* [Vorliegender Text]
Im Bereich des Kindesunterhalts stellt sich im Verhältnis zur Schweiz recht häufig die Frage, welches materielle Unterhaltsrecht auf Unterhaltsansprüche minderjähriger und volljährige Kinder zur Anwendung kommt. Diese Frage stellt sich immer dann, wenn Unterhaltsverpflichteter und Unterhaltsberechtigter ihren Wohnsitz oder gewöhnlichen Aufenthalt in verschiedenen Staaten haben, also etwa das unterhaltsberechtigte Kind in der Schweiz wohnt während der Unterhaltsberechtigte seinen Wohnsitz in Deutschland hat.
Grundsätzlich richtet sich die Beantwortung dieser Frage nach dem Haager Unterhaltsübereinkommen vom 02.10.1973 (HUA). Dieses Übereinkommen verdrängt auch für minderjährige Kinder das Haager Übereinkommen über das auf Unterhaltsverpflichtungen gegenüber Kindern anzuwendende Recht vom 24.10.1956 (HKUA). Letzteres gilt nur noch im Verhältnis etwa zu Liechtenstein und Österreich für Unterhaltsansprüche von noch nicht 21 jährigen Kindern.

* [Aufgabe A]
Beantworten Sie anhand des Textes zum Kindesunterhalt diese Fragen:
(i) In welchem Fall stellt sich die Frage nach dem anzuwendenden Unterhaltsrecht?
(ii) Von welchem Datum ist das Haager Unterhaltsübereinkommen (HUA)?
(iii) Im Verhältnis zu welchen Staaten gilt das HKUA noch, und für Unterhaltsansprüche welcher Kinder?
* [Aufgabe B] Führen Sie den Text zum Kindesunterhalt im Verhältnis zur Schweiz im Anschluss an seinen letzten Satz weiter.

* [Quellenmaterial]
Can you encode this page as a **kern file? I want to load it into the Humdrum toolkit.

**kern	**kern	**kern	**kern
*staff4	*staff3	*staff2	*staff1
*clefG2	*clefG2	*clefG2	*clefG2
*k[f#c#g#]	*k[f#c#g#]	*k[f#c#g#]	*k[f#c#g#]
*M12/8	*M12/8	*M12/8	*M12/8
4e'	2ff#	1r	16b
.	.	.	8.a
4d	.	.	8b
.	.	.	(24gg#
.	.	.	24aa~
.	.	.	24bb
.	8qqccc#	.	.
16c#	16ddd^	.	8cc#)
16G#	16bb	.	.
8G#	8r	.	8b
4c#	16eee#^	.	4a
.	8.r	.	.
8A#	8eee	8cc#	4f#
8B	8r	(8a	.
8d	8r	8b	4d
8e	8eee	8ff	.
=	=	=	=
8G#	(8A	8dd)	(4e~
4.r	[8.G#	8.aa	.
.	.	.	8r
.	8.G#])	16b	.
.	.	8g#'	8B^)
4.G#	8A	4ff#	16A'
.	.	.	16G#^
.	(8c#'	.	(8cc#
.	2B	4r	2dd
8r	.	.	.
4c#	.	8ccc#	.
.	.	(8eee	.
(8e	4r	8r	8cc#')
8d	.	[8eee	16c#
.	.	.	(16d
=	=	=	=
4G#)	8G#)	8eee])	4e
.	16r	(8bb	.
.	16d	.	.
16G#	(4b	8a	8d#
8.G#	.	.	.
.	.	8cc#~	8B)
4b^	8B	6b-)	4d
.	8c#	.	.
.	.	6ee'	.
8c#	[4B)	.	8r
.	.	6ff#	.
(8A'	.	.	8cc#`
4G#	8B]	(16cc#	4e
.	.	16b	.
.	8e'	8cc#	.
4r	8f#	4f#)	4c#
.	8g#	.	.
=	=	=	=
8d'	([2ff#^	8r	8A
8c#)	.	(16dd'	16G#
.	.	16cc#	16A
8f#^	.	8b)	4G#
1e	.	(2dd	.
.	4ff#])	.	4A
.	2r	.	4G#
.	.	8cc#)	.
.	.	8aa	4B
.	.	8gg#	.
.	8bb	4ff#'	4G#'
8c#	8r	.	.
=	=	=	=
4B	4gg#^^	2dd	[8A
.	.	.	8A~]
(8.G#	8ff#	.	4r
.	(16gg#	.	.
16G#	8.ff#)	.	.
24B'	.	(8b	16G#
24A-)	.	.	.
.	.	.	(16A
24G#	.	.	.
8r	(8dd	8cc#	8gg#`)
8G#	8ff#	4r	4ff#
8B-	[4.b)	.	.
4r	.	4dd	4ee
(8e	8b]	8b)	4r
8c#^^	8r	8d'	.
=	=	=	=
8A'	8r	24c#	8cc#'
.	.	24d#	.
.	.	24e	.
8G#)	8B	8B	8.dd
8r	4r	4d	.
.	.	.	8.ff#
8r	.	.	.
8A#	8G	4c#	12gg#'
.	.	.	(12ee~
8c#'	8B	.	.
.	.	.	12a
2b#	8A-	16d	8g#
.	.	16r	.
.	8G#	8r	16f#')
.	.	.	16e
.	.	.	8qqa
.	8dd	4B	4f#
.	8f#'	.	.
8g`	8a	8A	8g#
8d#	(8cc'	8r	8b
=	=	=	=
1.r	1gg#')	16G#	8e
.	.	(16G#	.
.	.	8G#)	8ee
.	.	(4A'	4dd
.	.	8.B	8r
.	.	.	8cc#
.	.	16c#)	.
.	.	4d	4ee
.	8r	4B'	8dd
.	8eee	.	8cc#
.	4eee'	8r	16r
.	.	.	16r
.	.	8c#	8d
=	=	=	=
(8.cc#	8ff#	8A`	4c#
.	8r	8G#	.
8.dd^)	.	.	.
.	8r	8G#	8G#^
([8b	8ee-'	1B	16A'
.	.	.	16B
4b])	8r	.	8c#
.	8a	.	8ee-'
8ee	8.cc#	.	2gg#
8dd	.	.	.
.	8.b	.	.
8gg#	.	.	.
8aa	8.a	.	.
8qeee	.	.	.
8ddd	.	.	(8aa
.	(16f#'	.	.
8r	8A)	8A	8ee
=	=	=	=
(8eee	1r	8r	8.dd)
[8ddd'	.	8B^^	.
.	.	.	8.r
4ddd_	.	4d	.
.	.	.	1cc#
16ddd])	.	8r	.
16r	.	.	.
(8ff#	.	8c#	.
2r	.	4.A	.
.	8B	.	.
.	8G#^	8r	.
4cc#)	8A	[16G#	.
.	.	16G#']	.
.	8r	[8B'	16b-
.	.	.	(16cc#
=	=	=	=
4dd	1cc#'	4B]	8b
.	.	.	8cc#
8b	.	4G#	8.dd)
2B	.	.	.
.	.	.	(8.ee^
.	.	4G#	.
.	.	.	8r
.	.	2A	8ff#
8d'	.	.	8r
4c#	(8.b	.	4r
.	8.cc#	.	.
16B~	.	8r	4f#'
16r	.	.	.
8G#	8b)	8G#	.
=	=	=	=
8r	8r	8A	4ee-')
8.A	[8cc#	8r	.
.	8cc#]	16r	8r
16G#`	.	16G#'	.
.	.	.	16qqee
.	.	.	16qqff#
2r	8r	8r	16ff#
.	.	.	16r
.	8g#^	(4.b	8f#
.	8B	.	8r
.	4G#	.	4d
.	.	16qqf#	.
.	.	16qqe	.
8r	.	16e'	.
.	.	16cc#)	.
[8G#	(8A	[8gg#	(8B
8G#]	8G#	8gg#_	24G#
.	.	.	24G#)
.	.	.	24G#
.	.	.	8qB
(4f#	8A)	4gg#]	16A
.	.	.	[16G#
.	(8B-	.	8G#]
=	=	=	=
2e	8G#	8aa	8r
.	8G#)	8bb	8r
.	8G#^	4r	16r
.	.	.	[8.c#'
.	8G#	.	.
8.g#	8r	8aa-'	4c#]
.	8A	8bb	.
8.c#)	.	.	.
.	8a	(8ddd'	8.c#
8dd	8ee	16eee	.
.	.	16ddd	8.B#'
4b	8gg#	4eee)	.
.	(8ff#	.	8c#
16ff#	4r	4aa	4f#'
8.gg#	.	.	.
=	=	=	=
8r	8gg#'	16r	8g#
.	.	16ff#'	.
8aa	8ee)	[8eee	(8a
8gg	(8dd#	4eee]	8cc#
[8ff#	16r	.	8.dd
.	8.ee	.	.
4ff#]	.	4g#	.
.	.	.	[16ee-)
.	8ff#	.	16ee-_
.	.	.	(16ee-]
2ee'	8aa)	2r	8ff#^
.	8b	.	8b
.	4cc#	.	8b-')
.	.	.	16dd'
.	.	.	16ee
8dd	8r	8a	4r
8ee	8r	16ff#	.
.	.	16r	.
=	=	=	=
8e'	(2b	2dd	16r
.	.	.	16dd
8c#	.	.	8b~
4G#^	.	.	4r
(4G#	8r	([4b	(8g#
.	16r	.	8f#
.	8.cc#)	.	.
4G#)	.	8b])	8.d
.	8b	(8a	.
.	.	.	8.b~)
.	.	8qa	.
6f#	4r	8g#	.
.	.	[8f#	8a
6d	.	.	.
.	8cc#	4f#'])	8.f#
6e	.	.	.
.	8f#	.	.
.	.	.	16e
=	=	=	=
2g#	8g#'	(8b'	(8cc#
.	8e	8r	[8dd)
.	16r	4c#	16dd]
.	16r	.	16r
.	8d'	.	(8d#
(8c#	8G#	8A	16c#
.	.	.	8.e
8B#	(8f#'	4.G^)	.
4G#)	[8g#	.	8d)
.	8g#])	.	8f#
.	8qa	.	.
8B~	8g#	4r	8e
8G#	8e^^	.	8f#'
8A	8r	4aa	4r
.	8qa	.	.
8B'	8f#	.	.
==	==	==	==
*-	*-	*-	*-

* [Lösung A]
(i) Wenn Unterhaltsverpflichteter und Unterhaltsberechtigter ihren Wohnsitz oder gewöhnlichen Aufenthalt in verschiedenen Staaten haben.
(ii) Vom 02.10.1973.
(iii) Etwa im Verhältnis zu Liechtenstein und Österreich, für Unterhaltsansprüche von noch nicht 21 jährigen Kindern.

* [Lösung B]
Nach dem Haager Unterhaltsübereinkommen vom 02.10.1973 (HUntÜ) ist grundsätzlich das Recht des Staates anzuwenden, in welchem der Unterhaltsberechtigte seinen gewöhnlichen Aufenthalt hat.
Zu beachten ist aber, dass sowohl Deutschland wir auf die Schweiz einen Vorbehalt gemäß Artikel 15 HuntÜ erklärt haben. Es kann daher bei gleicher Staatsangehörigkeit von Unterhaltsverpflichtetem und Unterhaltsberechtigtem zur Anwendung des Rechts dieses Staates kommen.
Nach dem innerhalb der Europäischen Union seit 18.06.2011 geltenden Haager Unterhaltsprotokoll
( Haager IPR-Unterhaltsprotokoll) entfällt dieser Vorbehalt.